Bioinformatics. 2016 Apr 1;32(7):1091-3. doi: 10.1093/bioinformatics/btv705. Epub 2015 Dec 1.
Supervised classification based on support vector machines (SVMs) has successfully been used for the prediction of cis-regulatory modules (CRMs). However, no integrated tool using such heterogeneous data as position-specific scoring matrices, ChIP-seq data or conservation scores is currently available. Here, we present LedPred, a flexible SVM workflow that predicts new regulatory sequences based on the annotation of known CRMs, which are associated to a large variety of feature types. LedPred is provided as an R/Bioconductor package connected to an online server to avoid installation of non-R software. Due to the heterogeneous CRM feature integration, LedPred excels at the prediction of regulatory sequences in Drosophila and mouse datasets compared with similar SVM-based software.

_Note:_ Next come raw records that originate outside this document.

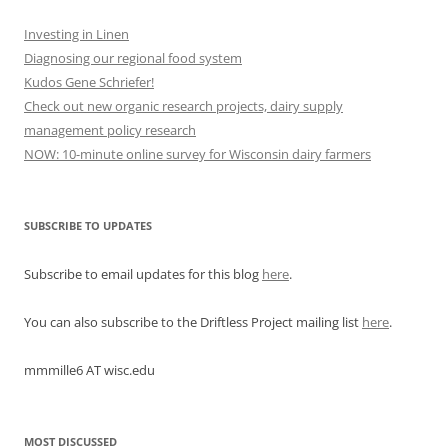
Investing in Linen
Diagnosing our regional food system
Kudos Gene Schriefer!
Check out new organic research projects, dairy supply
management policy research
NOW: 10-minute online survey for Wisconsin dairy farmers
SUBSCRIBE TO UPDATES
Subscribe to email updates for this blog
here
.
You can also subscribe to the Driftless Project mailing list
here
.
mmmille6 AT wisc.edu
MOST DISCUSSED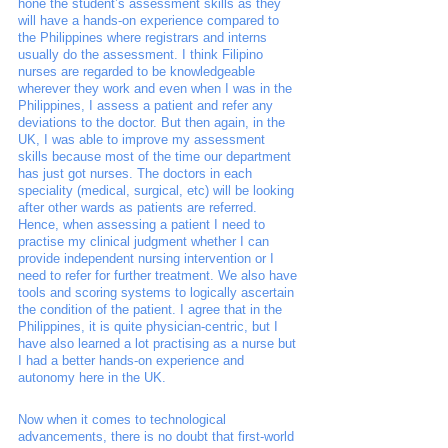
hone the student’s assessment skills as they 
will have a hands-on experience compared to 
the Philippines where registrars and interns 
usually do the assessment. I think Filipino 
nurses are regarded to be knowledgeable 
wherever they work and even when I was in the 
Philippines, I assess a patient and refer any 
deviations to the doctor. But then again, in the 
UK, I was able to improve my assessment 
skills because most of the time our department 
has just got nurses. The doctors in each 
speciality (medical, surgical, etc) will be looking 
after other wards as patients are referred. 
Hence, when assessing a patient I need to 
practise my clinical judgment whether I can 
provide independent nursing intervention or I 
need to refer for further treatment. We also have 
tools and scoring systems to logically ascertain 
the condition of the patient. I agree that in the 
Philippines, it is quite physician-centric, but I 
have also learned a lot practising as a nurse but 
I had a better hands-on experience and 
autonomy here in the UK. 
Now when it comes to technological 
advancements, there is no doubt that first-world 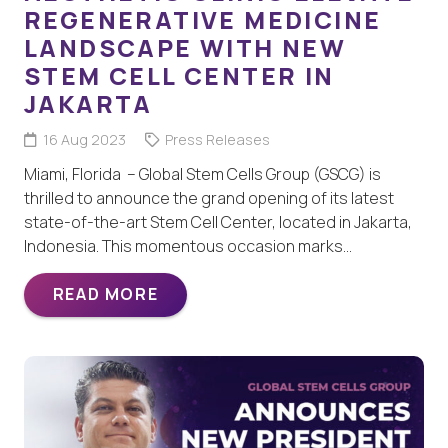
REGENERATIVE MEDICINE
LANDSCAPE WITH NEW
STEM CELL CENTER IN
JAKARTA
16 Aug 2023
Press Releases
Miami, Florida – Global Stem Cells Group (GSCG) is
thrilled to announce the grand opening of its latest
state-of-the-art Stem Cell Center, located in Jakarta,
Indonesia. This momentous occasion marks…
READ MORE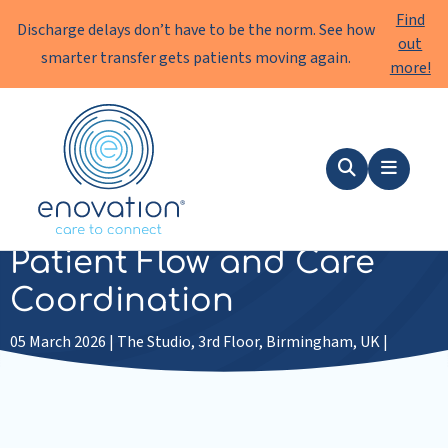
Find
Discharge delays don’t have to be the norm. See how
out
smarter transfer gets patients moving again.
more!
Enovation
EN
Search
Menu
Wardsanywhere 2026 |
Patient Flow and Care
Coordination
05 March 2026 | The Studio, 3rd Floor, Birmingham, UK |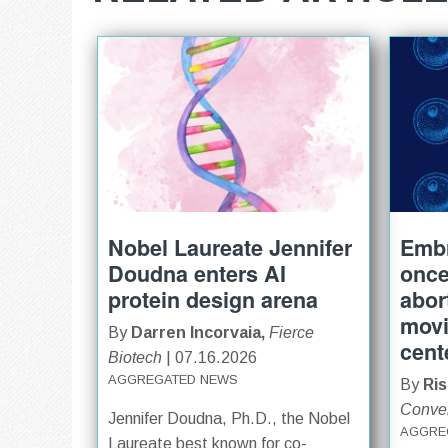
Nobel Laureate Jennifer
Embr
Doudna enters AI
once
protein design arena
abor
movi
By
Darren Incorvaia,
Fierce
cent
Biotech
| 07.16.2026
AGGREGATED NEWS
By
Ri
Conver
Jennifer Doudna, Ph.D., the Nobel
AGGRE
Laureate best known for co-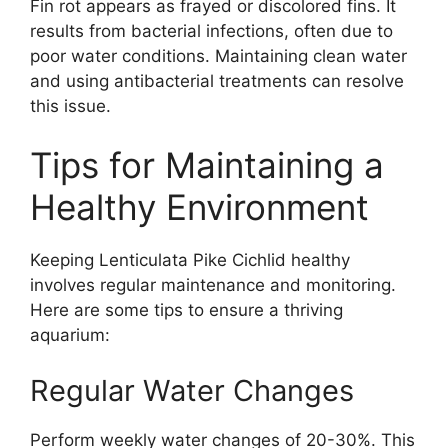
Fin rot appears as frayed or discolored fins. It
results from bacterial infections, often due to
poor water conditions. Maintaining clean water
and using antibacterial treatments can resolve
this issue.
Tips for Maintaining a
Healthy Environment
Keeping Lenticulata Pike Cichlid healthy
involves regular maintenance and monitoring.
Here are some tips to ensure a thriving
aquarium:
Regular Water Changes
Perform weekly water changes of 20-30%. This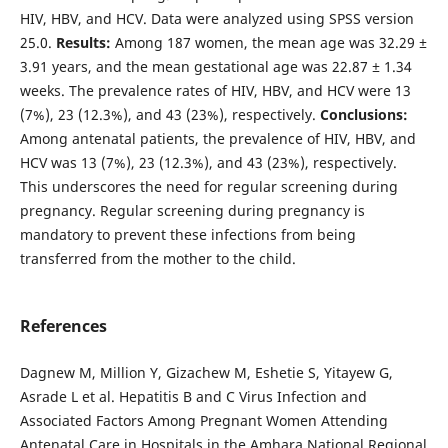
HIV, HBV, and HCV. Data were analyzed using SPSS version
25.0.
Results:
Among 187 women, the mean age was 32.29 ±
3.91 years, and the mean gestational age was 22.87 ± 1.34
weeks. The prevalence rates of HIV, HBV, and HCV were 13
(7%), 23 (12.3%), and 43 (23%), respectively.
Conclusions:
Among antenatal patients, the prevalence of HIV, HBV, and
HCV was 13 (7%), 23 (12.3%), and 43 (23%), respectively.
This underscores the need for regular screening during
pregnancy. Regular screening during pregnancy is
mandatory to prevent these infections from being
transferred from the mother to the child.
References
Dagnew M, Million Y, Gizachew M, Eshetie S, Yitayew G,
Asrade L et al. Hepatitis B and C Virus Infection and
Associated Factors Among Pregnant Women Attending
Antenatal Care in Hospitals in the Amhara National Regional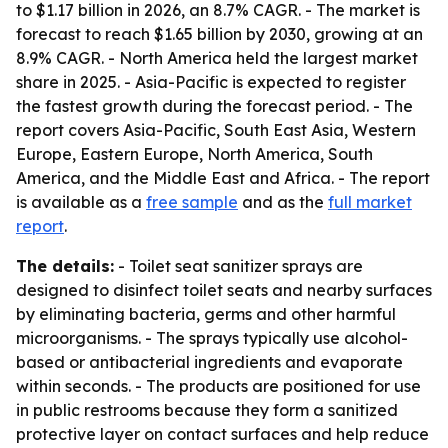
to $1.17 billion in 2026, an 8.7% CAGR. - The market is
forecast to reach $1.65 billion by 2030, growing at an
8.9% CAGR. - North America held the largest market
share in 2025. - Asia-Pacific is expected to register
the fastest growth during the forecast period. - The
report covers Asia-Pacific, South East Asia, Western
Europe, Eastern Europe, North America, South
America, and the Middle East and Africa. - The report
is available as a
free sample
and as the
full market
report
.
The details:
- Toilet seat sanitizer sprays are
designed to disinfect toilet seats and nearby surfaces
by eliminating bacteria, germs and other harmful
microorganisms. - The sprays typically use alcohol-
based or antibacterial ingredients and evaporate
within seconds. - The products are positioned for use
in public restrooms because they form a sanitized
protective layer on contact surfaces and help reduce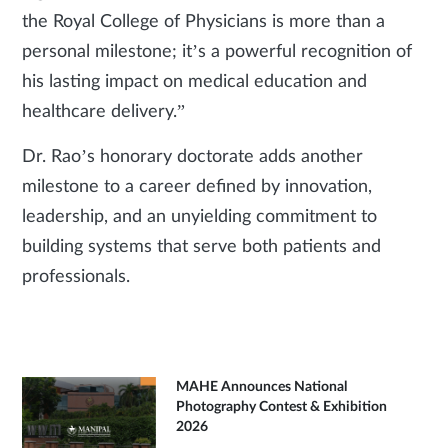
the Royal College of Physicians is more than a
personal milestone; it’s a powerful recognition of
his lasting impact on medical education and
healthcare delivery.”
Dr. Rao’s honorary doctorate adds another
milestone to a career defined by innovation,
leadership, and an unyielding commitment to
building systems that serve both patients and
professionals.
MAHE Announces National
Photography Contest & Exhibition
2026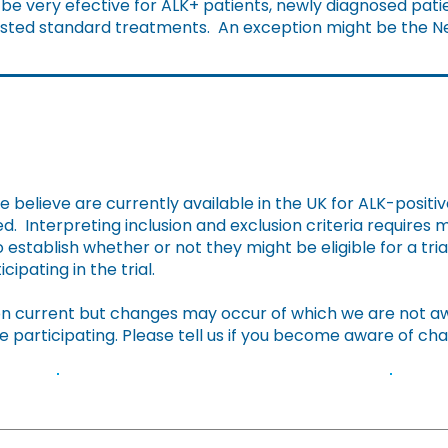
e very efective for ALK+ patients, newly diagnosed patie
hausted standard treatments. An exception might be the Ne
Clinical Trials in UK
we believe are currently available in the UK for ALK-positiv
. Interpreting inclusion and exclusion criteria requires
 establish whether or not they might be eligible for a trial
cipating in the trial.
 current but changes may occur of which we are not awar
e participating. Please tell us if you become aware of c
Summary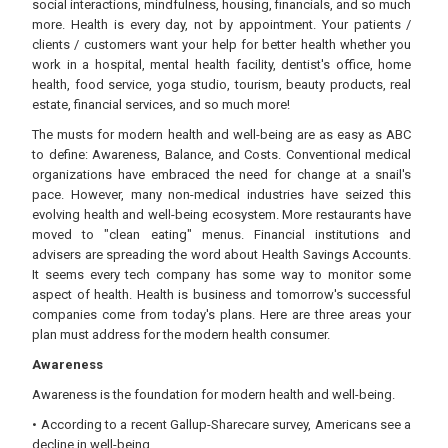
social interactions, mindfulness, housing, financials, and so much
more. Health is every day, not by appointment. Your patients /
clients / customers want your help for better health whether you
work in a hospital, mental health facility, dentist's office, home
health, food service, yoga studio, tourism, beauty products, real
estate, financial services, and so much more!
The musts for modern health and well-being are as easy as ABC
to define: Awareness, Balance, and Costs. Conventional medical
organizations have embraced the need for change at a snail's
pace. However, many non-medical industries have seized this
evolving health and well-being ecosystem. More restaurants have
moved to "clean eating" menus. Financial institutions and
advisers are spreading the word about Health Savings Accounts.
It seems every tech company has some way to monitor some
aspect of health. Health is business and tomorrow's successful
companies come from today's plans. Here are three areas your
plan must address for the modern health consumer.
Awareness
Awareness is the foundation for modern health and well-being.
• According to a recent Gallup-Sharecare survey, Americans see a
decline in well-being.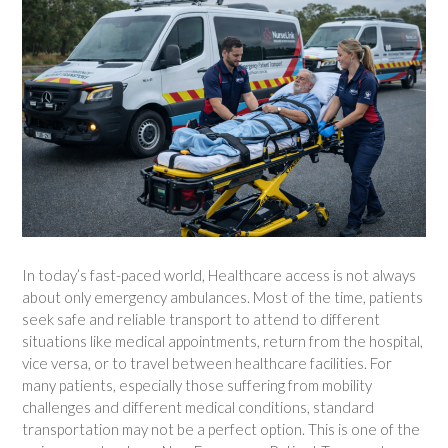
In today’s fast-paced world, Healthcare access is not always
about only emergency ambulances. Most of the time, patients
seek safe and reliable transport to attend to different
situations like medical appointments, return from the hospital,
vice versa, or to travel between healthcare facilities. For
many patients, especially those suffering from mobility
challenges and different medical conditions, standard
transportation may not be a perfect option. This is one of the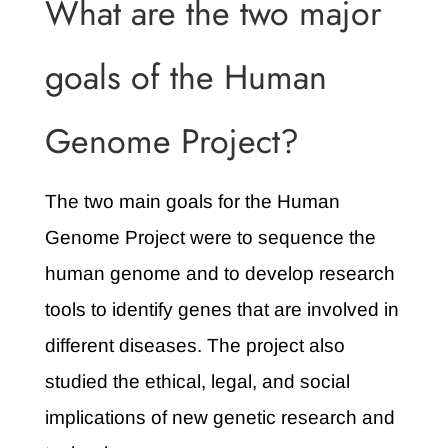
What are the two major
goals of the Human
Genome Project?
The two main goals for the Human
Genome Project were to sequence the
human genome and to develop research
tools to identify genes that are involved in
different diseases. The project also
studied the ethical, legal, and social
implications of new genetic research and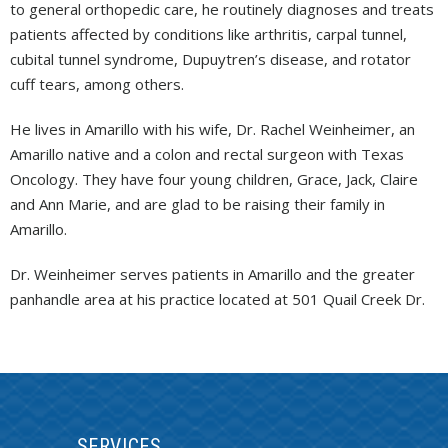
to general orthopedic care, he routinely diagnoses and treats
patients affected by conditions like arthritis, carpal tunnel,
cubital tunnel syndrome, Dupuytren’s disease, and rotator
cuff tears, among others.
He lives in Amarillo with his wife, Dr. Rachel Weinheimer, an
Amarillo native and a colon and rectal surgeon with Texas
Oncology. They have four young children, Grace, Jack, Claire
and Ann Marie, and are glad to be raising their family in
Amarillo.
Dr. Weinheimer serves patients in Amarillo and the greater
panhandle area at his practice located at 501 Quail Creek Dr.
SERVICES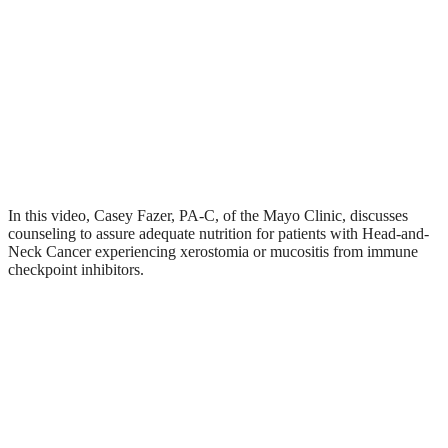
In this video, Casey Fazer, PA-C, of the Mayo Clinic, discusses
counseling to assure adequate nutrition for patients with Head-and-
Neck Cancer experiencing xerostomia or mucositis from immune
checkpoint inhibitors.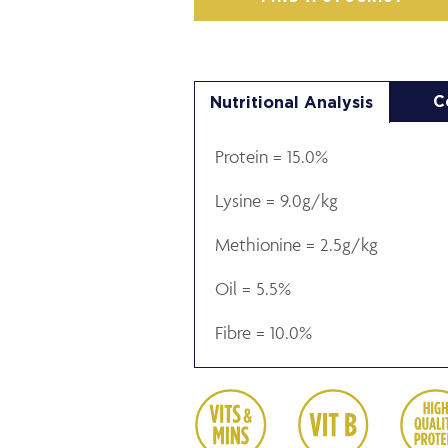
C
Nutritional Analysis
Protein = 15.0%
Lysine = 9.0g/kg
Methionine = 2.5g/kg
Oil = 5.5%
Fibre = 10.0%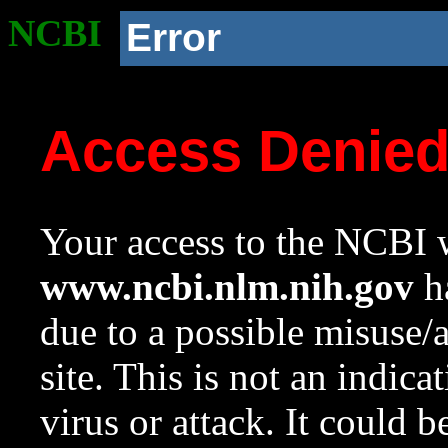
NCBI
Error
Access Denie
Your access to the NCBI w
www.ncbi.nlm.nih.gov
ha
due to a possible misuse/
site. This is not an indica
virus or attack. It could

LedPred is available on GitHub: https://github.com/aitgon/LedPred and Bioconductor: http://bioconductor.org/packages/release/bioc/html/LedPred.html under the MIT license.
Supplementary data are available at Bioinformatics online.
基于支持向量机(SVM)的监督分类已成功用于顺式调控模块(CRMs)的预测。然而,目前尚无可用于整合位置特异性评分矩阵、ChIP-seq 数据或保守分数等多种异构数据的综合工具。在这里,我们提出了 LedPred,这是一种灵活的 SVM 工作流程,它基于已知 CRM 的注释来预测新的调控序列,这些 CRM 与各种特征类型相关联。LedPred 作为一个 R/Bioconductor 包提供,并连接到一个在线服务器,以避免安装非 R 软件。由于 CRM 特征的异构整合,与基于类似 SVM 的软件相比,LedPred 在预测果蝇和小鼠数据集的调控序列方面表现出色。
LedPred 可在 GitHub 上获得:https://github.com/aitgon/LedPred 和 Bioconductor:http://bioconductor.org/packages/release/bioc/html/LedPred.html,根据 MIT 许可证。
补充数据可在 Bioinformatics 在线获得。